EINGABE —
╔══

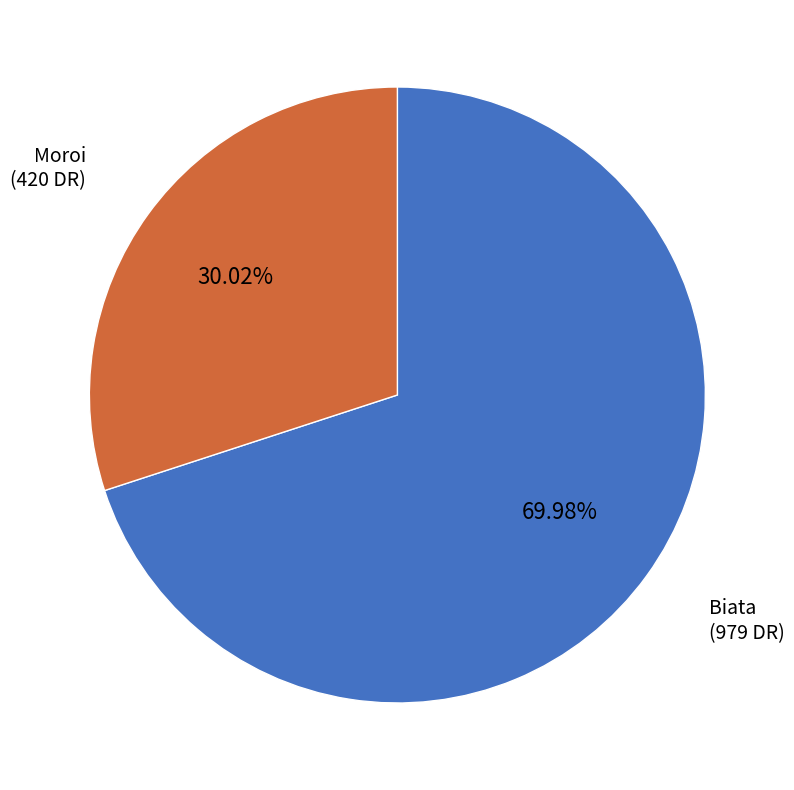

To the nearest percent, what is the difference between the largest and smallest slice percentages?

40%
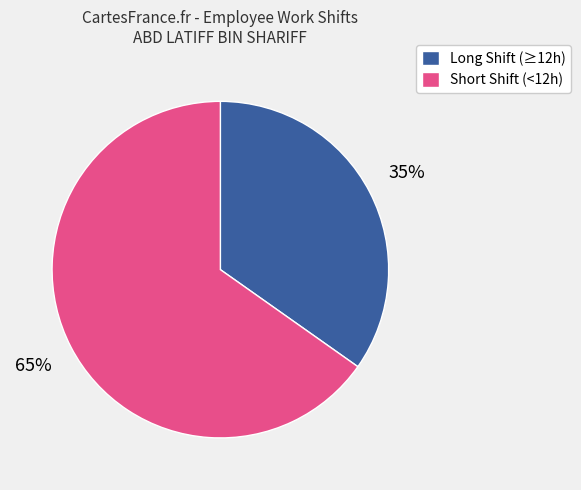

Does any single category account for the majority?

Yes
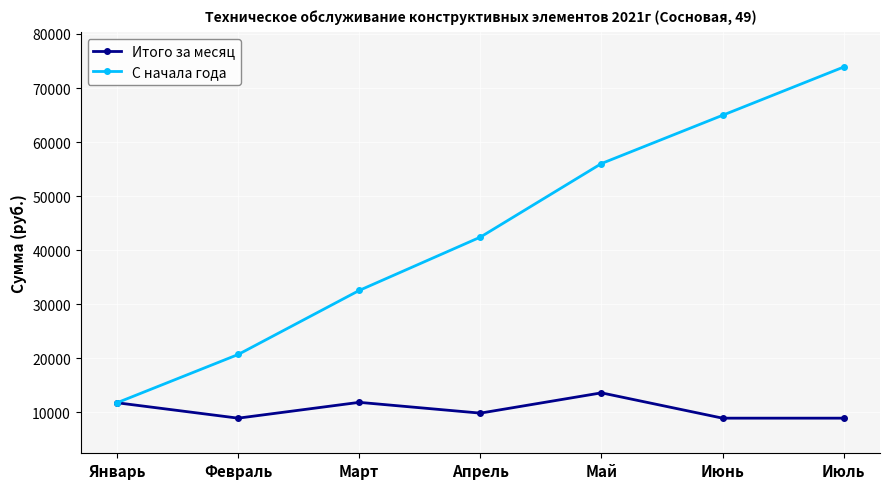

True or false: С начала года has more than 2 interior local peaks.

False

╚══

AUFGABE — Zitiere sämtliche Daten oben Zeile für Zeile wortgetreu. Lass die Bilder in deiner Antwort weg.

ANTWORTBEREICH —
To the nearest percent, what is the difference between the largest and smallest slice percentages?

40%

Does any single category account for the majority?

Yes

True or false: С начала года has more than 2 interior local peaks.

False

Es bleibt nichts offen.